SOURCE DATA
====
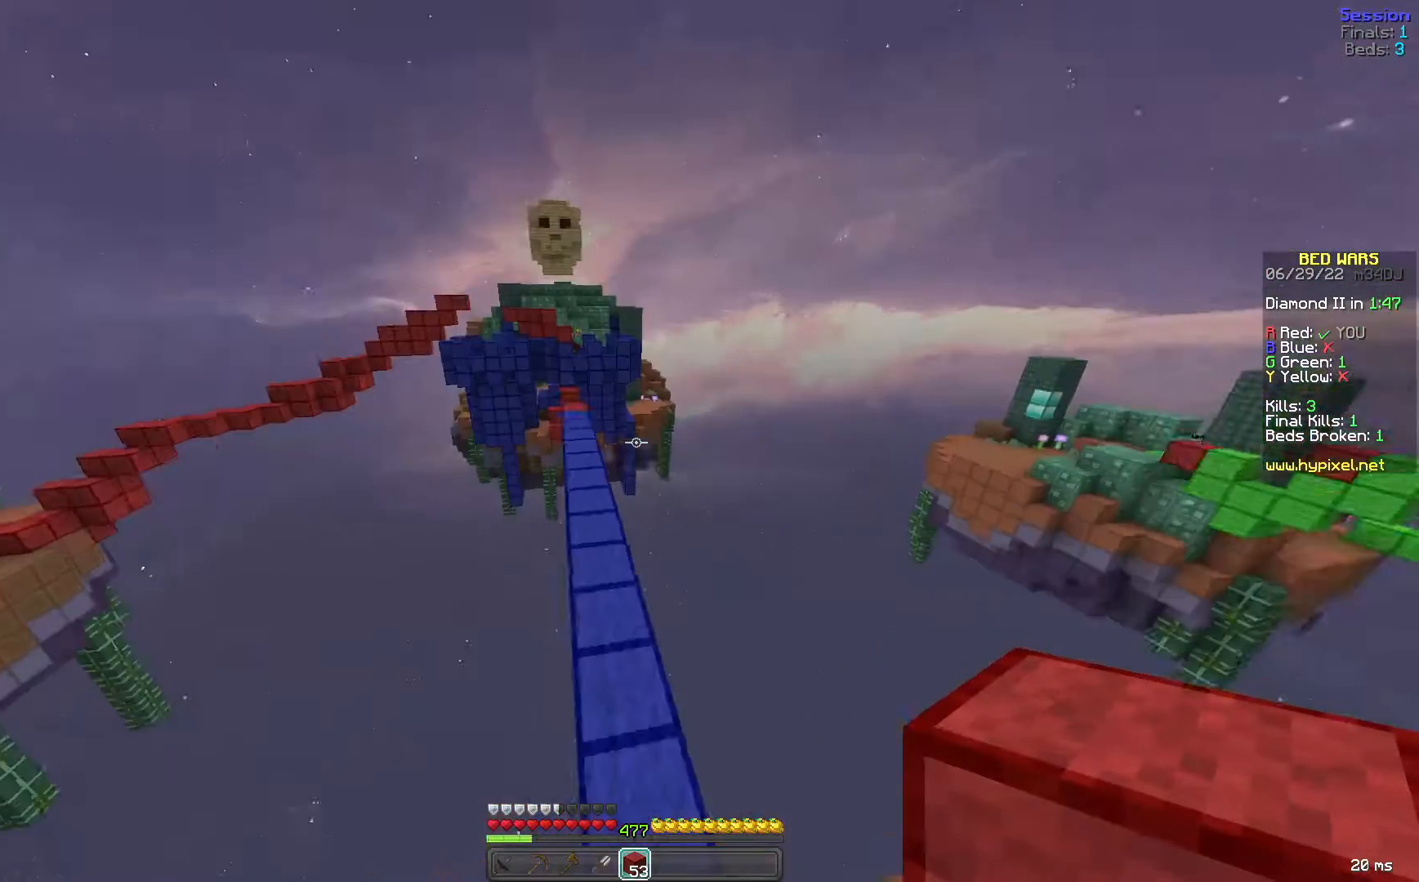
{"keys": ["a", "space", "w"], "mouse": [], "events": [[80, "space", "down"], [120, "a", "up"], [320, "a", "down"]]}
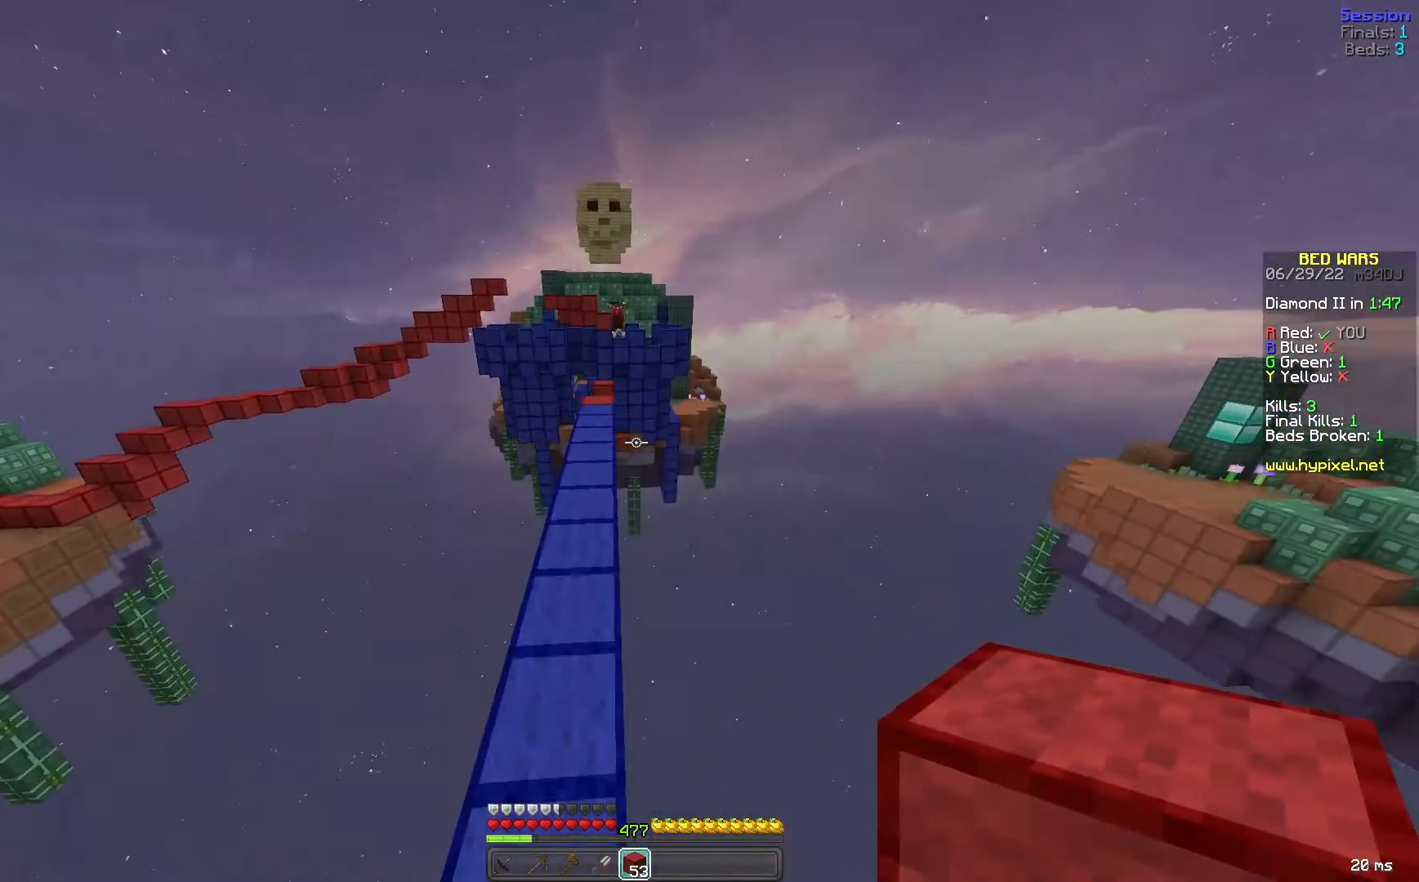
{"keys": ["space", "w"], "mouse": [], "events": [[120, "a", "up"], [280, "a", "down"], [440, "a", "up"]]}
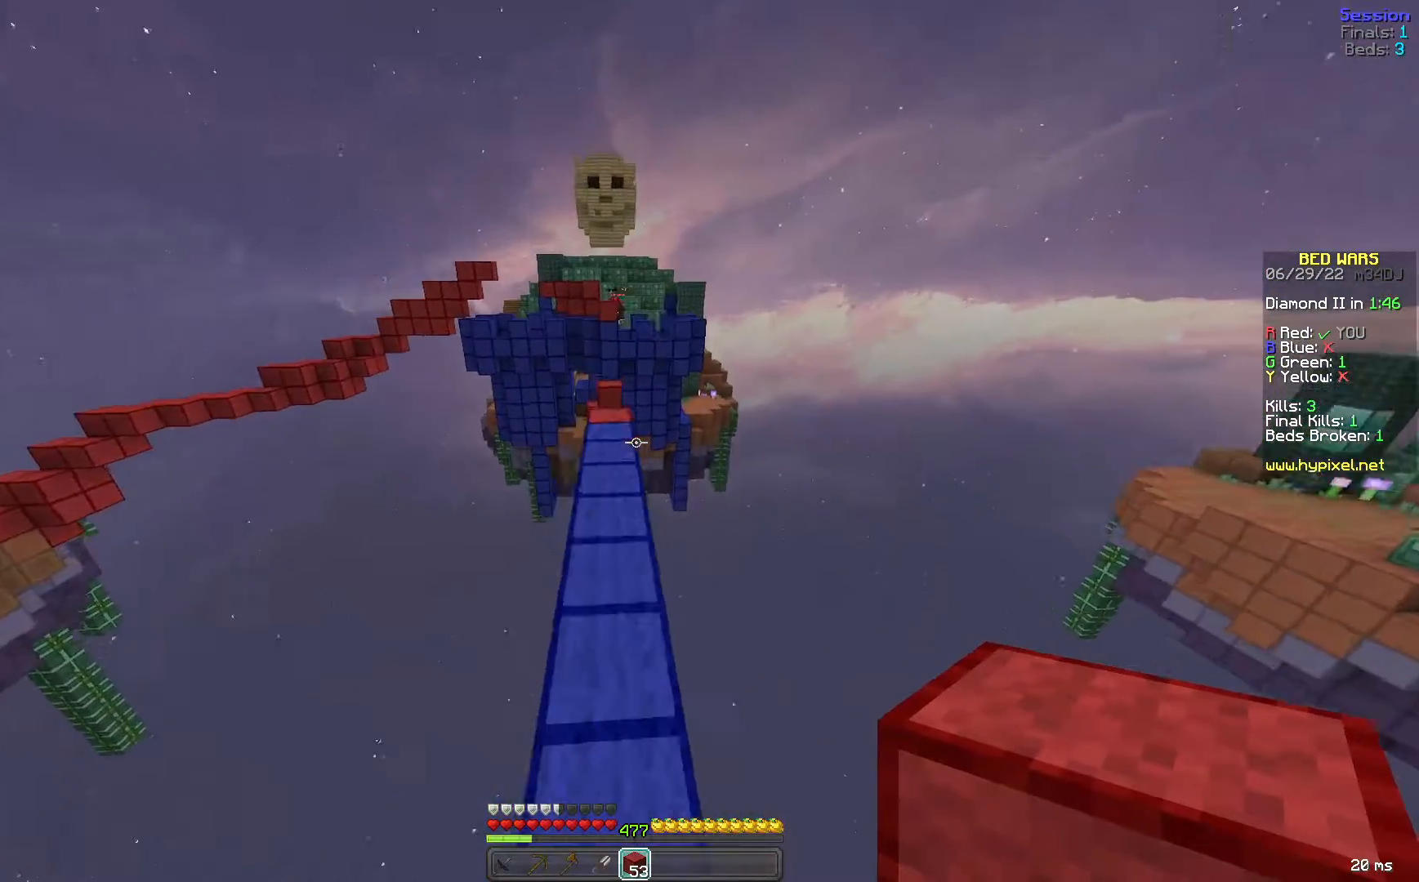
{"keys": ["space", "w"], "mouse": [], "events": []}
====
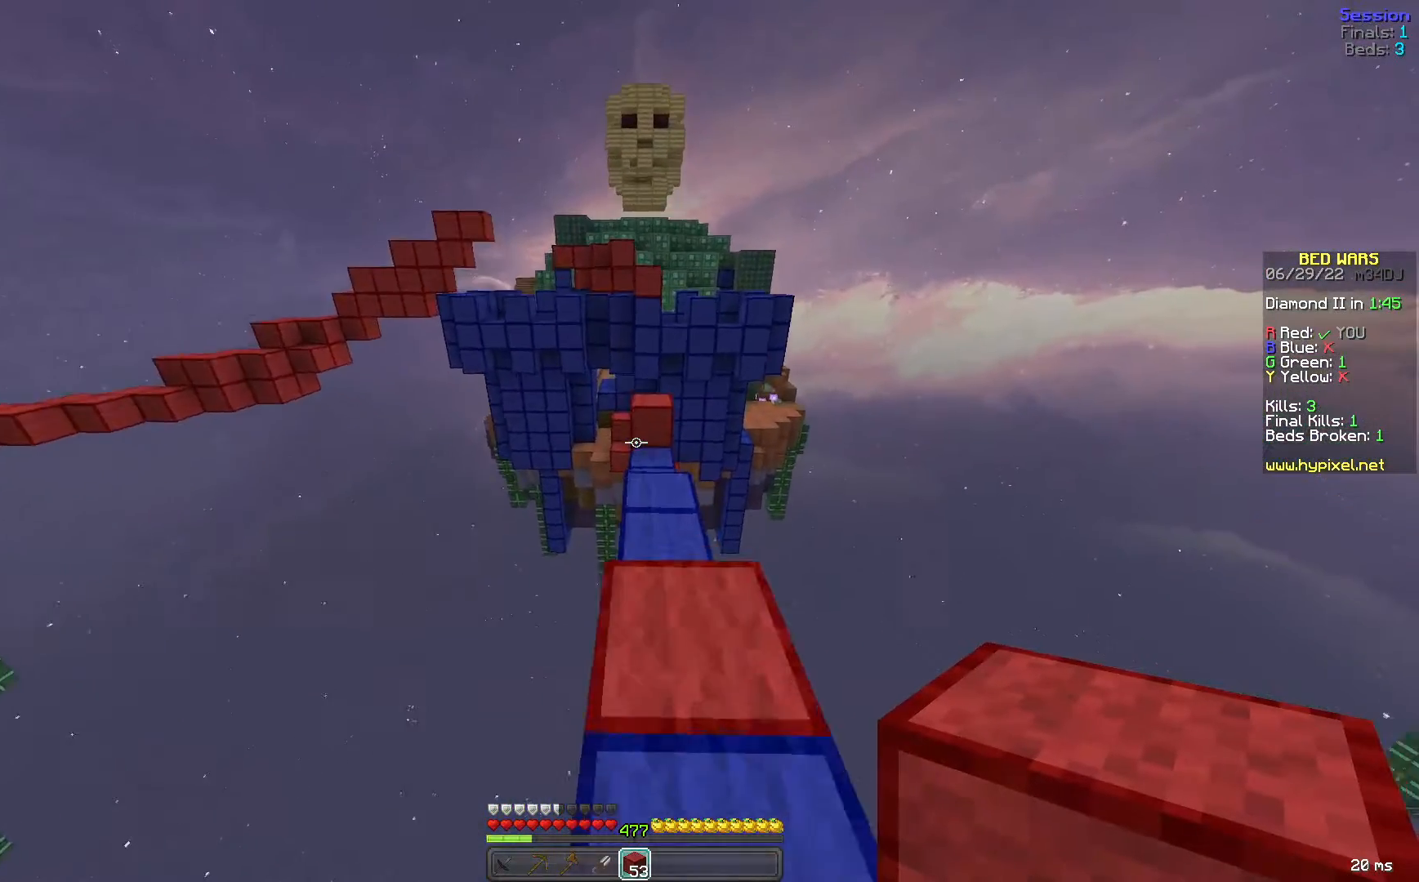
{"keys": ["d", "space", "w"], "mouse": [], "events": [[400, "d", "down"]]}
====
Search the material above for "down". Pull out each line where it shows up.

YOUR SOLUTION
{"keys": ["a", "space", "w"], "mouse": [], "events": [[80, "space", "down"], [120, "a", "up"], [320, "a", "down"]]}
{"keys": ["space", "w"], "mouse": [], "events": [[120, "a", "up"], [280, "a", "down"], [440, "a", "up"]]}
{"keys": ["d", "space", "w"], "mouse": [], "events": [[400, "d", "down"]]}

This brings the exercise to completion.